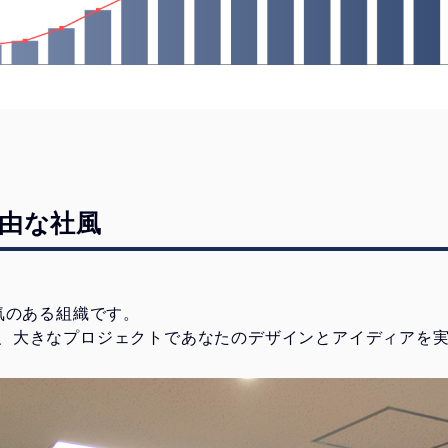
由な社風
気のある組織です。
、大きなプロジェクトであなたのデザインとアイディアを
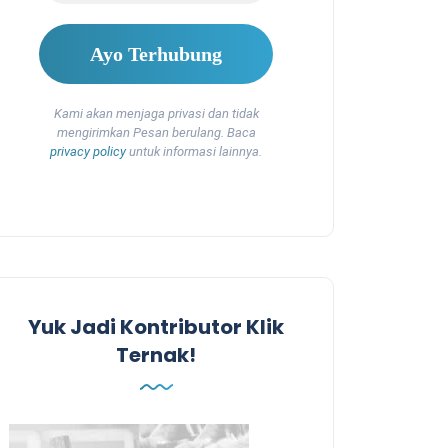
Kami akan menjaga privasi dan tidak
mengirimkan Pesan berulang. Baca
privacy policy
untuk informasi lainnya.
Yuk Jadi Kontributor Klik
Ternak!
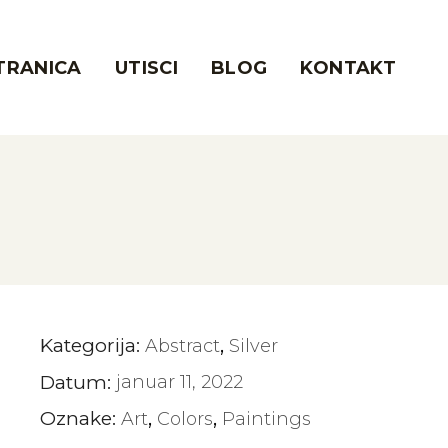
TRANICA
UTISCI
BLOG
KONTAKT
Kategorija:
Abstract
Silver
Datum:
januar 11, 2022
Oznake:
Art
Colors
Paintings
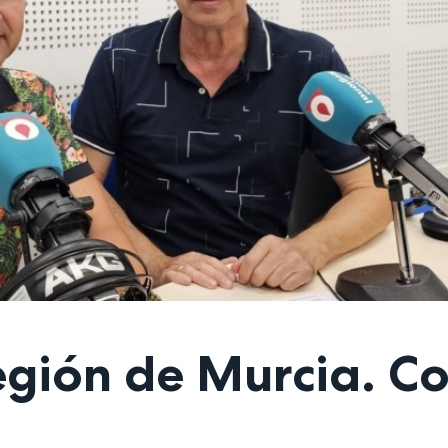
Región de Murcia. C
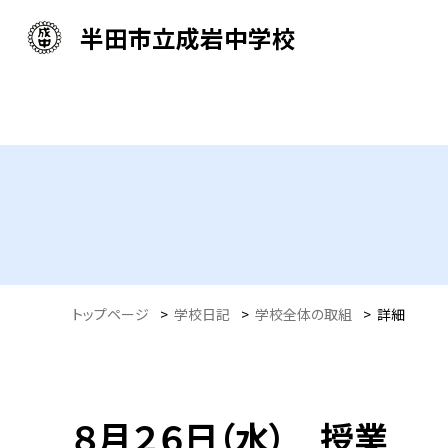
半田市立成岩中学校
トップページ
>
学校日記
>
学校全体の取組
>
詳細
８月２６日（水） 授業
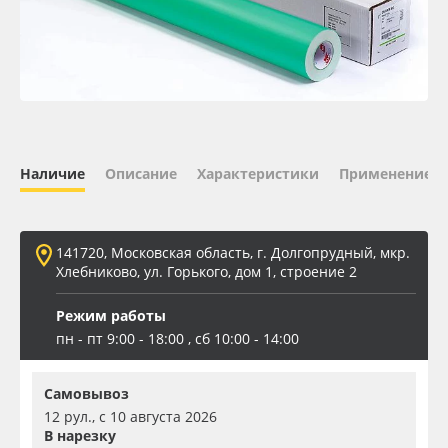
Oracal 641
Orajet 3640
Плёнка монтажная Oratape
Наличие
Описание
Характеристики
Применение
ПЭТ листовой
ПЭТ бэклит
141720, Московская область, г. Долгопрудный, мкр.
Хлебниково, ул. Горького, дом 1, строение 2
Вспененный ПВХ
Режим работы
пн - пт 9:00 - 18:00 , сб 10:00 - 14:00
Баннер
Самовывоз
Заготовки для сувениров
12 рул., с 10 августа 2026
В нарезку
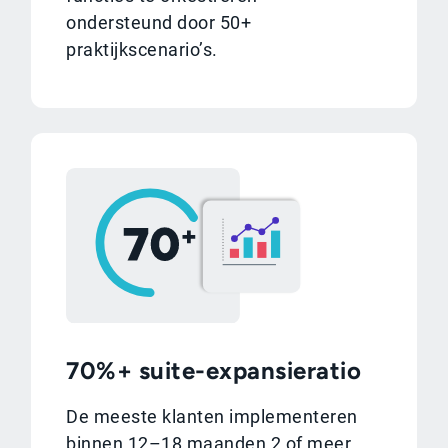
ondersteund door 50+
praktijkscenario’s.
70%+ suite-expansieratio
De meeste klanten implementeren
binnen 12–18 maanden 2 of meer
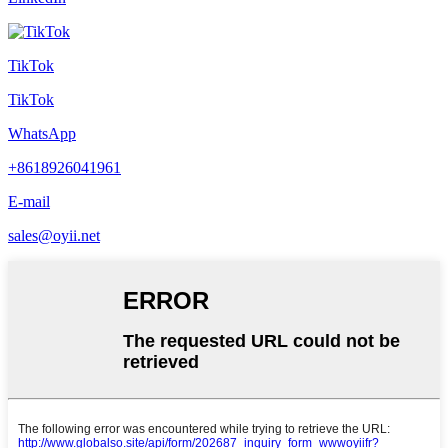
TikTok
TikTok
WhatsApp
+8618926041961
E-mail
sales@oyii.net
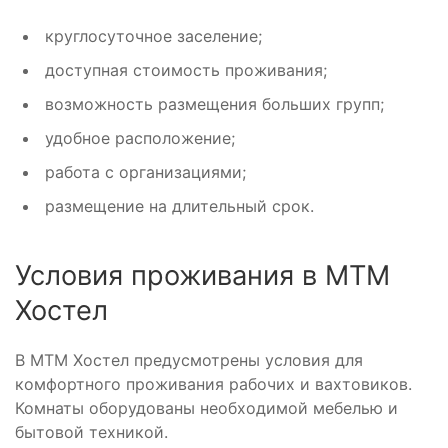
круглосуточное заселение;
доступная стоимость проживания;
возможность размещения больших групп;
удобное расположение;
работа с организациями;
размещение на длительный срок.
Условия проживания в МТМ
Хостел
В МТМ Хостел предусмотрены условия для
комфортного проживания рабочих и вахтовиков.
Комнаты оборудованы необходимой мебелью и
бытовой техникой.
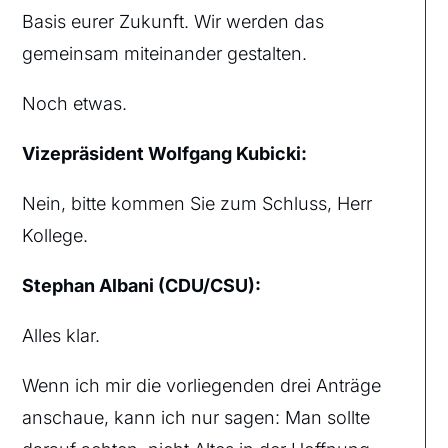
Basis eurer Zukunft. Wir werden das
gemeinsam miteinander gestalten.
Noch etwas.
Vizepräsident Wolfgang Kubicki:
Nein, bitte kommen Sie zum Schluss, Herr
Kollege.
Stephan Albani (CDU/CSU):
Alles klar.
Wenn ich mir die vorliegenden drei Anträge
anschaue, kann ich nur sagen: Man sollte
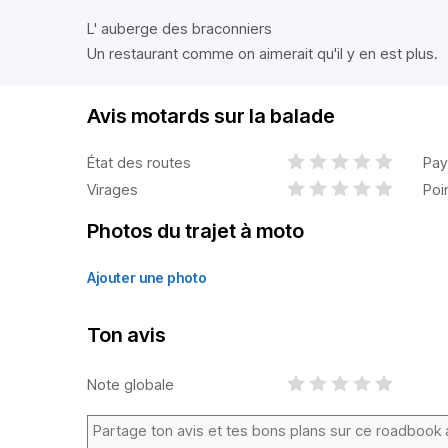
L' auberge des braconniers
Un restaurant comme on aimerait qu'il y en est plus.
Avis motards sur la balade
État des routes
Pay
Virages
Poi
Photos du trajet à moto
Ajouter une photo
Ton avis
Note globale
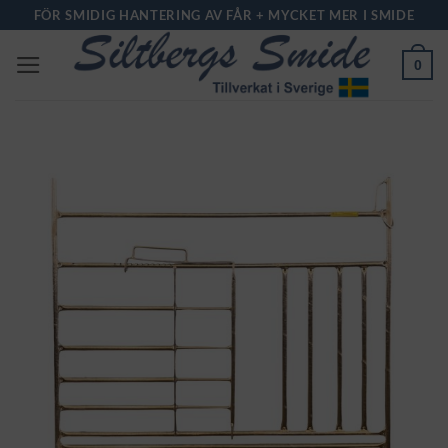
Skip
FÖR SMIDIG HANTERING AV FÅR + MYCKET MER I SMIDE
to
0
content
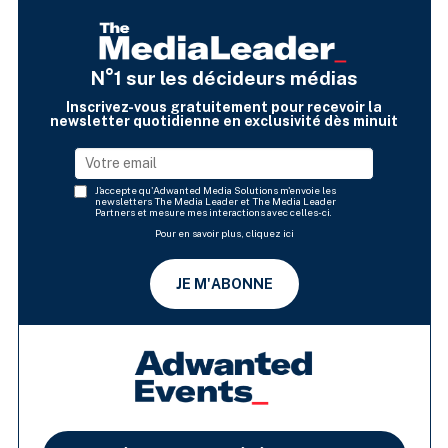
N°1 sur les décideurs médias
Inscrivez-vous gratuitement pour recevoir la
newsletter quotidienne en exclusivité dès minuit
J'accepte qu'Adwanted Media Solutions m'envoie les
newsletters The Media Leader et The Media Leader
Partners et mesure mes interactions avec celles-ci.
Pour en savoir plus, cliquez ici
JE M'ABONNE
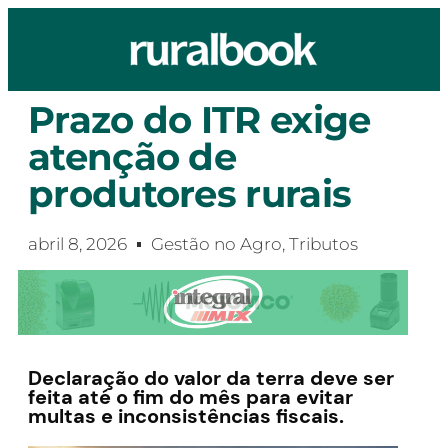
Prazo do ITR exige
atenção de
produtores rurais
abril 8, 2026
Gestão no Agro
,
Tributos
Declaração do valor da terra deve ser
feita até o fim do mês para evitar
multas e inconsistências fiscais.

### YOUR TASK
Repeat the text of all fourteen entries above line for line, with no changes. Leave the pictures out.

### TASK SOLUTION
由な社風
気のある組織です。
、大きなプロジェクトであなたのデザインとアイディアを
Kami akan menjaga privasi dan tidak
mengirimkan Pesan berulang. Baca
privacy policy
untuk informasi lainnya.
Yuk Jadi Kontributor Klik
Ternak!
TRANICA
UTISCI
BLOG
KONTAKT
Kategorija:
Abstract
Silver
Datum:
januar 11, 2022
Oznake:
Art
Colors
Paintings
Región de Murcia. C
半田市立成岩中学校
トップページ
>
学校日記
>
学校全体の取組
>
詳細
８月２６日（水） 授業
Oracal 641
Orajet 3640
Плёнка монтажная Oratape
Наличие
Описание
Характеристики
Применение
ПЭТ листовой
ПЭТ бэклит
141720, Московская область, г. Долгопрудный, мкр.
Хлебниково, ул. Горького, дом 1, строение 2
Вспененный ПВХ
Режим работы
пн - пт 9:00 - 18:00 , сб 10:00 - 14:00
Баннер
Самовывоз
Заготовки для сувениров
12 рул., с 10 августа 2026
В нарезку
ondersteund door 50+
praktijkscenario’s.
70%+ suite-expansieratio
De meeste klanten implementeren
binnen 12–18 maanden 2 of meer
TikTok
TikTok
WhatsApp
+8618926041961
E-mail
sales@oyii.net
круглосуточное заселение;
доступная стоимость проживания;
возможность размещения больших групп;
удобное расположение;
работа с организациями;
размещение на длительный срок.
Условия проживания в МТМ
Хостел
В МТМ Хостел предусмотрены условия для
комфортного проживания рабочих и вахтовиков.
Комнаты оборудованы необходимой мебелью и
бытовой техникой.
Basis eurer Zukunft. Wir werden das
gemeinsam miteinander gestalten.
Noch etwas.
Vizepräsident Wolfgang Kubicki:
Nein, bitte kommen Sie zum Schluss, Herr
Kollege.
Stephan Albani (CDU/CSU):
Alles klar.
Wenn ich mir die vorliegenden drei Anträge
anschaue, kann ich nur sagen: Man sollte
L' auberge des braconniers
Un restaurant comme on aimerait qu'il y en est plus.
Avis motards sur la balade
État des routes
Pay
Virages
Poi
Photos du trajet à moto
Ajouter une photo
Ton avis
Note globale
Skip
FÖR SMIDIG HANTERING AV FÅR + MYCKET MER I SMIDE
to
0
content
N°1 sur les décideurs médias
Inscrivez-vous gratuitement pour recevoir la
newsletter quotidienne en exclusivité dès minuit
J'accepte qu'Adwanted Media Solutions m'envoie les
newsletters The Media Leader et The Media Leader
Partners et mesure mes interactions avec celles-ci.
Pour en savoir plus, cliquez ici
JE M'ABONNE
Prazo do ITR exige
atenção de
produtores rurais
abril 8, 2026
Gestão no Agro
,
Tributos
Declaração do valor da terra deve ser
feita até o fim do mês para evitar
multas e inconsistências fiscais.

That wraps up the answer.